Image-guided radiation therapy has evolved to include the ability to track tumors in real time during treatment. It’s improving cure rates and limiting side effects for a growing number of cancer patients.

Think of it like radio making way for television. For more than a century, radiation therapy has been effective in treating cancer. From the first x-rays, to today’s CT scans, physicians have relied on various imaging techniques to locate tumors and guide their treatment. Enter real-time tumor tracking.

“MR-guided therapy is really a new paradigm,” says Rodney Ellis, MD, chair of the radiation oncology department at Penn State Health Milton S. Hershey Medical Center.

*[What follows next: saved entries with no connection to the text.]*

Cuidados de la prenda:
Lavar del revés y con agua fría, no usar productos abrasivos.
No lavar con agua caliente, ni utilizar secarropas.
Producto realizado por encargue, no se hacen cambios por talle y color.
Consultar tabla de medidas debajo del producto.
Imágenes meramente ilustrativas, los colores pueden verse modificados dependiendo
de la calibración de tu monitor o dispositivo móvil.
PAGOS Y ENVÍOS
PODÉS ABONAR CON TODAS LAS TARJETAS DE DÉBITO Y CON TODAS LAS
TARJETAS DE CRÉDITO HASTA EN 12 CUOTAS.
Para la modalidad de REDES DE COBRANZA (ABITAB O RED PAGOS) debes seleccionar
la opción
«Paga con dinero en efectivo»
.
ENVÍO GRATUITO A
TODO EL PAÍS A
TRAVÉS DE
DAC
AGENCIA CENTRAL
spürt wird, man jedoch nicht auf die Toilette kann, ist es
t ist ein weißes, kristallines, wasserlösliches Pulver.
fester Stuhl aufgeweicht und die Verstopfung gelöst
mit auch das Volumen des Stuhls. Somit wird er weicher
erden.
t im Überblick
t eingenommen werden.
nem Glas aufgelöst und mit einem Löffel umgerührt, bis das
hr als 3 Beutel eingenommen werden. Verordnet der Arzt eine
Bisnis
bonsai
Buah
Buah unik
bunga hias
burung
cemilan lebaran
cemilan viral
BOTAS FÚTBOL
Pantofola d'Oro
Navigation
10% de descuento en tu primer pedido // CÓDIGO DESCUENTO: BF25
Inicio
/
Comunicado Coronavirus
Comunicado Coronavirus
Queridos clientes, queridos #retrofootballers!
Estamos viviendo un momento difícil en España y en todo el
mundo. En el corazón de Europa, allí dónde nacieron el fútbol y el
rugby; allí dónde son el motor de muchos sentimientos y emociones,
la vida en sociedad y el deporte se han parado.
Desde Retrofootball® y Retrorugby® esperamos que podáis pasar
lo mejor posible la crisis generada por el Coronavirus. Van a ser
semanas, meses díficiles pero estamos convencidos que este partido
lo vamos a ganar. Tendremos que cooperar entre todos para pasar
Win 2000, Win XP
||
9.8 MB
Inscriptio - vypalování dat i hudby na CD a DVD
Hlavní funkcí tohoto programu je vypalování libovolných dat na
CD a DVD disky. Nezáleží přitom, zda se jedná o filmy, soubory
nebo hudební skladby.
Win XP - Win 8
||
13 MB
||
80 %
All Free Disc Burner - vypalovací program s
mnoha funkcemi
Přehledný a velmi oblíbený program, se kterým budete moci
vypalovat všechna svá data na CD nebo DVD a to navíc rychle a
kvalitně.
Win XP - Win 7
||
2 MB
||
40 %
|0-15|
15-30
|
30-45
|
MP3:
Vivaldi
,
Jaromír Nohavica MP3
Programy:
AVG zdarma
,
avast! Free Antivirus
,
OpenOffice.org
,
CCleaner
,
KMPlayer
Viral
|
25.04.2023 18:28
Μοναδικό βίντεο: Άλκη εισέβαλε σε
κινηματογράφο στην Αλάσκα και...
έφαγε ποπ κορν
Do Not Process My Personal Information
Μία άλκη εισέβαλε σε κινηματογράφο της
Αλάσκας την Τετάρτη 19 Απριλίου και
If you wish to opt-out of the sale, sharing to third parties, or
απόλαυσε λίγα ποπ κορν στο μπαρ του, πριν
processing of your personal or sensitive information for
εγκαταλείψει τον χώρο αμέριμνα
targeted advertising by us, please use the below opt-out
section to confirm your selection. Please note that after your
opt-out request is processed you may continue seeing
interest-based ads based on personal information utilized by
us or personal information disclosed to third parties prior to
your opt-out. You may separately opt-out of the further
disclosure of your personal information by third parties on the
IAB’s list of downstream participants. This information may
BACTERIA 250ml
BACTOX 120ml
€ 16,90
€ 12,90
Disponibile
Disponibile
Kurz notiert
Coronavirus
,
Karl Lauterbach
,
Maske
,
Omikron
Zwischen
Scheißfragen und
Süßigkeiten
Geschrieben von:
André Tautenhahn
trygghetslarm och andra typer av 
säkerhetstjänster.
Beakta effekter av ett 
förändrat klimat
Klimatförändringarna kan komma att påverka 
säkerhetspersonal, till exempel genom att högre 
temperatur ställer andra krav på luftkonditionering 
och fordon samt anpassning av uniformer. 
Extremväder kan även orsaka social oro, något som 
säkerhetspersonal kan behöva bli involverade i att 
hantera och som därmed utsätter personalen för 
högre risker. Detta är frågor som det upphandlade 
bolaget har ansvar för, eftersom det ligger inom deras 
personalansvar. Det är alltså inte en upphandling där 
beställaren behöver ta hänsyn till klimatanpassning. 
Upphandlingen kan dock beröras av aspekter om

He notes the leading-edge technology merges MRI with a linear accelerator, making it possible to reshape radiation dosage based on daily changes in a tumor’s shape, size and position and its surrounding healthy anatomy. Patients whose care has included use of the technology have survived longer than patients whose care hasn’t, Ellis says.

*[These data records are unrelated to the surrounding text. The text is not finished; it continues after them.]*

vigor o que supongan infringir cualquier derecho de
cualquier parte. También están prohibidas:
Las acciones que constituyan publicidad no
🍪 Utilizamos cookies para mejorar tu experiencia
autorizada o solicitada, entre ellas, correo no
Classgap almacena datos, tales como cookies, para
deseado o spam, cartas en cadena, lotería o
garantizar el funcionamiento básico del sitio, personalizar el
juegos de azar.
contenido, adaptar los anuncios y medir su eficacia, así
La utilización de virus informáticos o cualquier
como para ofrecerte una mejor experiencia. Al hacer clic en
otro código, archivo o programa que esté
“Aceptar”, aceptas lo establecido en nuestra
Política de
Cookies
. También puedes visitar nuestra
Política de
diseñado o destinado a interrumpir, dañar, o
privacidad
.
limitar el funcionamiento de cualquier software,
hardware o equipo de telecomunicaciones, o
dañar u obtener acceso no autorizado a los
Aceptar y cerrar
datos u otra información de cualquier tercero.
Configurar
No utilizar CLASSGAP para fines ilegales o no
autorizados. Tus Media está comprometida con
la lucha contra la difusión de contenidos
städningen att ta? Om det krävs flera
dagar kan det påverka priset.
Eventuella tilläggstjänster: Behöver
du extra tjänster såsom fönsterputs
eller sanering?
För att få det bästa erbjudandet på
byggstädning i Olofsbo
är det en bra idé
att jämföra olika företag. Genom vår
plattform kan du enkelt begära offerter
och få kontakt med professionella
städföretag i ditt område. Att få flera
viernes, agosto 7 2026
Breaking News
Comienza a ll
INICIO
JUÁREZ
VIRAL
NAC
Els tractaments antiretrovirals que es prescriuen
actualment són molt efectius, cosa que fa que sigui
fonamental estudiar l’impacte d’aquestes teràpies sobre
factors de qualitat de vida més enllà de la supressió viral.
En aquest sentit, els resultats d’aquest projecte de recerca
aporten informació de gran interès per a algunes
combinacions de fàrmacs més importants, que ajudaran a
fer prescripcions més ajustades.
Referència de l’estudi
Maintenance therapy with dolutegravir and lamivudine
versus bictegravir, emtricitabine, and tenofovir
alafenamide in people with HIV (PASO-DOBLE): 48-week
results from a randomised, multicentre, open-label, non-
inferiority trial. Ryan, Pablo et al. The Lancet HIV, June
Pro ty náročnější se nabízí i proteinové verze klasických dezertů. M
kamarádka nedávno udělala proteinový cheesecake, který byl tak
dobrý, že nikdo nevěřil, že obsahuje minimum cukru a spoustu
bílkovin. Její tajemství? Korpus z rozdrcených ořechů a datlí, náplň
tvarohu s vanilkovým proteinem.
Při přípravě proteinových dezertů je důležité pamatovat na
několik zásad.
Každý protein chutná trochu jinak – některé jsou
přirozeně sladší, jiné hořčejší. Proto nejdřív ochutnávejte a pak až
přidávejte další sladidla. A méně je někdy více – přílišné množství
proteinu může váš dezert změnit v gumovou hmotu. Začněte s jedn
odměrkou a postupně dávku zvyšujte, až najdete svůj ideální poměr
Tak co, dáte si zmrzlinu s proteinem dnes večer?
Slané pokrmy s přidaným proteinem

Physicians at Penn State Health deliver the treatment with the MRIdian LINAC by Viewray, which when installed on the ground floor of Penn State Cancer Institute was one of only 17 operating in the U.S. Ellis and his team selected the MRIdian instead of a competing device because of its ability to turn itself on and off during treatment if the target moves. Because the MRIdian focuses radiation only when the tumor is in the right position, a high-dose treatment is possible.

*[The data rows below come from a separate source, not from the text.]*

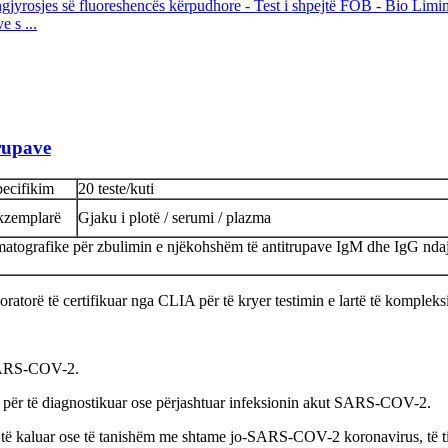
 s ...
rupave
ecifikim
20 teste/kuti
kzemplarë
Gjaku i plotë / serumi / plazma
omatografike për zbulimin e njëkohshëm të antitrupave IgM dhe IgG nd
ratorë të certifikuar nga CLIA për të kryer testimin e lartë të kompleksit
 SARS-COV-2.
en për të diagnostikuar ose përjashtuar infeksionin akut SARS-COV-2.
onit të kaluar ose të tanishëm me shtame jo-SARS-COV-2 koronavirus, t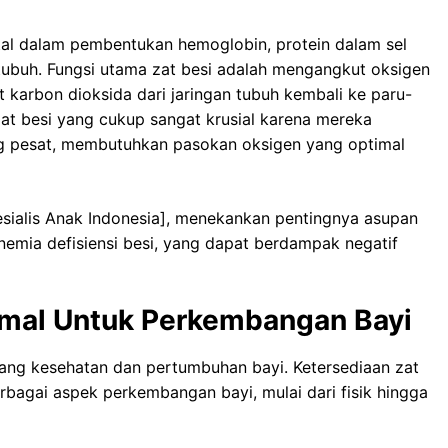
ital dalam pembentukan hemoglobin, protein dalam sel
ubuh. Fungsi utama zat besi adalah mengangkut oksigen
 karbon dioksida dari jaringan tubuh kembali ke paru-
zat besi yang cukup sangat krusial karena mereka
 pesat, membutuhkan pasokan oksigen yang optimal
pesialis Anak Indonesia], menekankan pentingnya asupan
nemia defisiensi besi, yang dapat berdampak negatif
imal Untuk Perkembangan Bayi
jang kesehatan dan pertumbuhan bayi. Ketersediaan zat
bagai aspek perkembangan bayi, mulai dari fisik hingga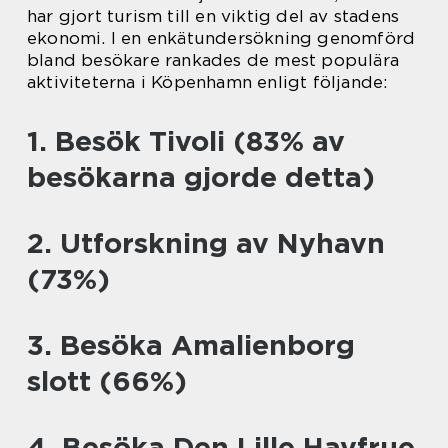
har gjort turism till en viktig del av stadens
ekonomi. I en enkätundersökning genomförd
bland besökare rankades de mest populära
aktiviteterna i Köpenhamn enligt följande:
1. Besök Tivoli (83% av
besökarna gjorde detta)
2. Utforskning av Nyhavn
(73%)
3. Besöka Amalienborg
slott (66%)
4. Besöka Den Lille Havfrue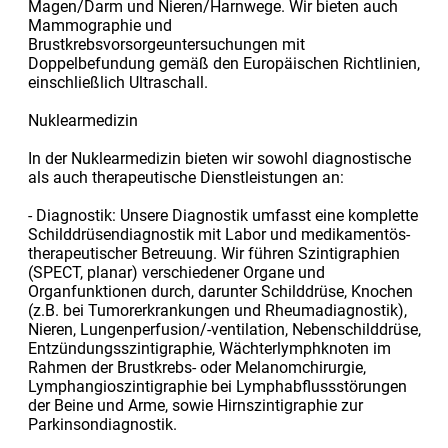
Magen/Darm und Nieren/Harnwege. Wir bieten auch
Mammographie und
Brustkrebsvorsorgeuntersuchungen mit
Doppelbefundung gemäß den Europäischen Richtlinien,
einschließlich Ultraschall.
Nuklearmedizin
In der Nuklearmedizin bieten wir sowohl diagnostische
als auch therapeutische Dienstleistungen an:
- Diagnostik: Unsere Diagnostik umfasst eine komplette
Schilddrüsendiagnostik mit Labor und medikamentös-
therapeutischer Betreuung. Wir führen Szintigraphien
(SPECT, planar) verschiedener Organe und
Organfunktionen durch, darunter Schilddrüse, Knochen
(z.B. bei Tumorerkrankungen und Rheumadiagnostik),
Nieren, Lungenperfusion/-ventilation, Nebenschilddrüse,
Entzündungsszintigraphie, Wächterlymphknoten im
Rahmen der Brustkrebs- oder Melanomchirurgie,
Lymphangioszintigraphie bei Lymphabflussstörungen
der Beine und Arme, sowie Hirnszintigraphie zur
Parkinsondiagnostik.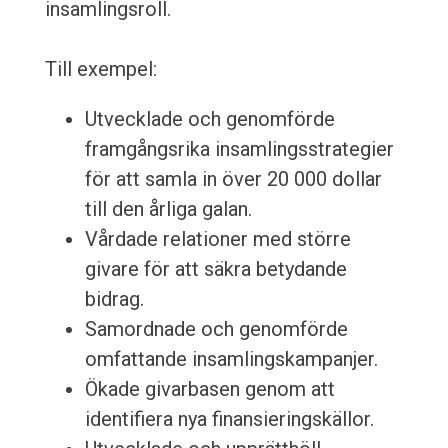
insamlingsroll.
Till exempel:
Utvecklade och genomförde
framgångsrika insamlingsstrategier
för att samla in över 20 000 dollar
till den årliga galan.
Vårdade relationer med större
givare för att säkra betydande
bidrag.
Samordnade och genomförde
omfattande insamlingskampanjer.
Ökade givarbasen genom att
identifiera nya finansieringskällor.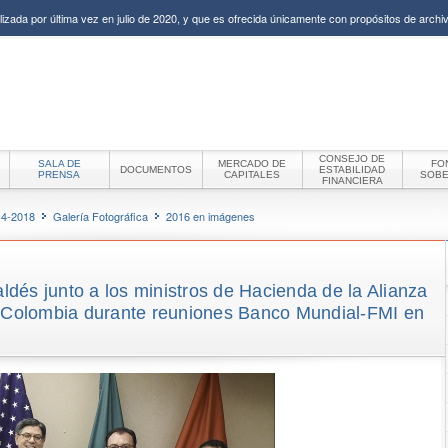
izada por última vez en julio de 2020, y que es ofrecida únicamente con propósitos de archiv
CONSEJO DE
SALA DE
MERCADO DE
FO
DOCUMENTOS
ESTABILIDAD
PRENSA
CAPITALES
SOB
FINANCIERA
14-2018
Galería Fotográfica
2016 en imágenes
aldés junto a los ministros de Hacienda de la Alianza
y Colombia durante reuniones Banco Mundial-FMI en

“Up until this point, we couldn’t deliver such high doses without fear of high toxicity. If you have a tighter margin and aren’t hurting the normal tissue around it, you can give a higher dose to get a higher cure rate,” Ellis says. “Equally important, because the margin is tighter, your side effects go down.”

Although MR-guided therapy is most commonly used with pancreatic and prostate cancer, scientists are only beginning to determine its potential use. Initially they looked at the areas of the body that had the most motion, such as tumors around the lung, liver, or pancreas. Now, they are using additional clinical studies to find new ways to use the technology to treat prostate cancer and expand its use to other diseases, such as head and neck and breast cancers.

“More recently, we’ve seen benefits in patients who are in stage 4 that have cancer that has spread and is technically incurable,” Ellis says. “They are living longer, free from dying from their disease by using technologies like this that give high doses of ablative radiation to metastatic sites, if there are only a limited number of identified lesions.”

Increased worldwide clinical trials that test the ability to use the new technology, including those at Penn State Health, will help determine where real-time tumor tracking is best suited to both further increase cure rates and decrease side effects.

“We are one of very few sites in the world that is capable of developing new sequences and technologies that are not commercially available to explore this technology,” Ellis says. “Not only do we have the right machine, we have the right people and team treating our patients and investigating clinical research to push this technology to its limits.”